### Exercise
Strip out all images, then restate the data verbatim.

== The records

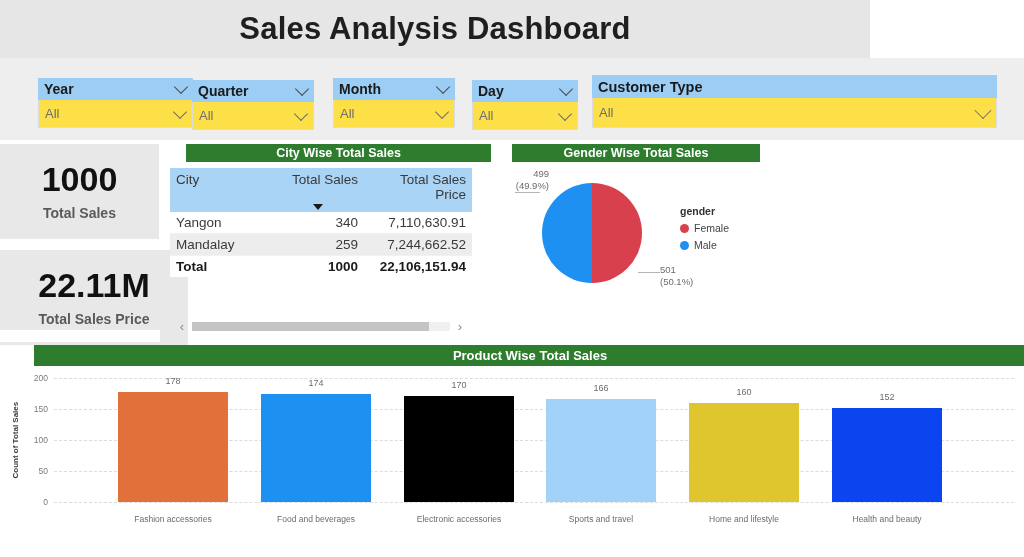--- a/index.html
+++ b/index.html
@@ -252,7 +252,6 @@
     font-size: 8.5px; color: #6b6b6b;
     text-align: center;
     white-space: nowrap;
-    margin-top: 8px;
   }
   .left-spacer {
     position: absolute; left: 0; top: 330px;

====

### Completed exercise
--- a/index.html
+++ b/index.html
@@ -252,7 +252,6 @@
     font-size: 8.5px; color: #6b6b6b;
     text-align: center;
     white-space: nowrap;
-    margin-top: 8px;
   }
   .left-spacer {
     position: absolute; left: 0; top: 330px;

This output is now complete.